By Alfonso Prado-Cabrero, PhD
The ‘green water’ bioreactor
Conceived to produce lutein as an alternative to the marigold flower, the bioreactor we describe in Scientific Reports has proven to have the potential to produce feed for farmed fish. Totally new to the field of aquaculture, It took us a long time to understand that the product of the bioreactor was much more than oil rich in astaxanthin and omega-3 fatty acids. And even longer to begin to glimpse the mechanism that has made it viable: Green water, used over millenia in ancient aquaculture, keeps the water chemistry stable.
Importantly, I believe that this bioreactor concept can be scaled up. However, we have to find out a way to illuminate it efficiently and cost-effectively. Zooplankton needings must also be met at significant depths. Once these challenges are overcome, we will get closer to commercial scale.
My objective is to achieve upscaling to contribute significantly to feeding farmed fish. But not only for larvae and juveniles, but also for adult fish.
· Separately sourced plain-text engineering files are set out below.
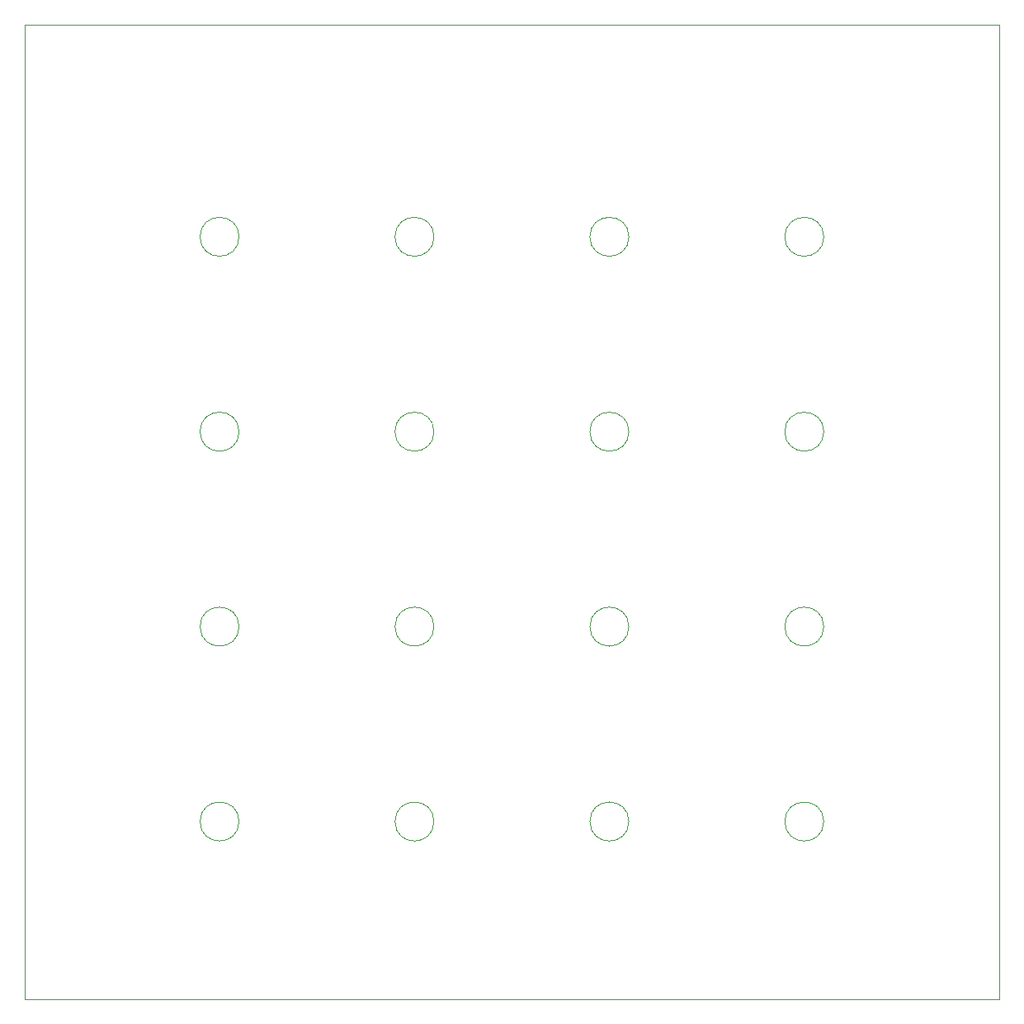
<source format=gbr>
%TF.GenerationSoftware,KiCad,Pcbnew,9.0.2*%
%TF.CreationDate,2025-06-23T15:12:23-04:00*%
%TF.ProjectId,MacroPad,4d616372-6f50-4616-942e-6b696361645f,rev?*%
%TF.SameCoordinates,Original*%
%TF.FileFunction,Profile,NP*%
%FSLAX46Y46*%
G04 Gerber Fmt 4.6, Leading zero omitted, Abs format (unit mm)*
G04 Created by KiCad (PCBNEW 9.0.2) date 2025-06-23 15:12:23*
%MOMM*%
%LPD*%
G01*
G04 APERTURE LIST*
%TA.AperFunction,Profile*%
%ADD10C,0.050000*%
%TD*%
G04 APERTURE END LIST*
D10*
X60000000Y-45000000D02*
X160000000Y-45000000D01*
X160000000Y-145000000D01*
X60000000Y-145000000D01*
X60000000Y-45000000D01*
%TO.C,LED11*%
X102000000Y-86750000D02*
G75*
G02*
X98000000Y-86750000I-2000000J0D01*
G01*
X98000000Y-86750000D02*
G75*
G02*
X102000000Y-86750000I2000000J0D01*
G01*
%TO.C,LED15*%
X102000000Y-66750000D02*
G75*
G02*
X98000000Y-66750000I-2000000J0D01*
G01*
X98000000Y-66750000D02*
G75*
G02*
X102000000Y-66750000I2000000J0D01*
G01*
%TO.C,LED2*%
X122000000Y-126750000D02*
G75*
G02*
X118000000Y-126750000I-2000000J0D01*
G01*
X118000000Y-126750000D02*
G75*
G02*
X122000000Y-126750000I2000000J0D01*
G01*
%TO.C,LED12*%
X82000000Y-86750000D02*
G75*
G02*
X78000000Y-86750000I-2000000J0D01*
G01*
X78000000Y-86750000D02*
G75*
G02*
X82000000Y-86750000I2000000J0D01*
G01*
%TO.C,LED9*%
X142000000Y-86750000D02*
G75*
G02*
X138000000Y-86750000I-2000000J0D01*
G01*
X138000000Y-86750000D02*
G75*
G02*
X142000000Y-86750000I2000000J0D01*
G01*
%TO.C,LED14*%
X122000000Y-66750000D02*
G75*
G02*
X118000000Y-66750000I-2000000J0D01*
G01*
X118000000Y-66750000D02*
G75*
G02*
X122000000Y-66750000I2000000J0D01*
G01*
%TO.C,LED7*%
X102000000Y-106750000D02*
G75*
G02*
X98000000Y-106750000I-2000000J0D01*
G01*
X98000000Y-106750000D02*
G75*
G02*
X102000000Y-106750000I2000000J0D01*
G01*
%TO.C,LED4*%
X82000000Y-126750000D02*
G75*
G02*
X78000000Y-126750000I-2000000J0D01*
G01*
X78000000Y-126750000D02*
G75*
G02*
X82000000Y-126750000I2000000J0D01*
G01*
%TO.C,LED10*%
X122000000Y-86750000D02*
G75*
G02*
X118000000Y-86750000I-2000000J0D01*
G01*
X118000000Y-86750000D02*
G75*
G02*
X122000000Y-86750000I2000000J0D01*
G01*
%TO.C,LED1*%
X142000000Y-126750000D02*
G75*
G02*
X138000000Y-126750000I-2000000J0D01*
G01*
X138000000Y-126750000D02*
G75*
G02*
X142000000Y-126750000I2000000J0D01*
G01*
%TO.C,LED5*%
X142000000Y-106750000D02*
G75*
G02*
X138000000Y-106750000I-2000000J0D01*
G01*
X138000000Y-106750000D02*
G75*
G02*
X142000000Y-106750000I2000000J0D01*
G01*
%TO.C,LED8*%
X82000000Y-106750000D02*
G75*
G02*
X78000000Y-106750000I-2000000J0D01*
G01*
X78000000Y-106750000D02*
G75*
G02*
X82000000Y-106750000I2000000J0D01*
G01*
%TO.C,LED16*%
X82000000Y-66750000D02*
G75*
G02*
X78000000Y-66750000I-2000000J0D01*
G01*
X78000000Y-66750000D02*
G75*
G02*
X82000000Y-66750000I2000000J0D01*
G01*
%TO.C,LED3*%
X102000000Y-126750000D02*
G75*
G02*
X98000000Y-126750000I-2000000J0D01*
G01*
X98000000Y-126750000D02*
G75*
G02*
X102000000Y-126750000I2000000J0D01*
G01*
%TO.C,LED6*%
X122000000Y-106750000D02*
G75*
G02*
X118000000Y-106750000I-2000000J0D01*
G01*
X118000000Y-106750000D02*
G75*
G02*
X122000000Y-106750000I2000000J0D01*
G01*
%TO.C,LED13*%
X142000000Y-66750000D02*
G75*
G02*
X138000000Y-66750000I-2000000J0D01*
G01*
X138000000Y-66750000D02*
G75*
G02*
X142000000Y-66750000I2000000J0D01*
G01*
%TD*%
M02*

</source>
Interestingly, the productivity of the bioreactor is higher than that of, for instance, soybean. It is a question of whether the value of the essential amino acids, astaxanthin, EPA and DHA of the zooplankton produced exceeds the production costs. Personally, I think it is worth the effort to try if what is achieved is to alleviate the fishing pressure and the deforestation carried out to obtain raw materials for aquafeeds.
Alfonso Prado-Cabrero is a research fellow at Nutrition Research Centre Ireland, Waterford Institute of Technology. He is specialised in molecular biology, biotechnology, genetics, carotenoids and fatty acids.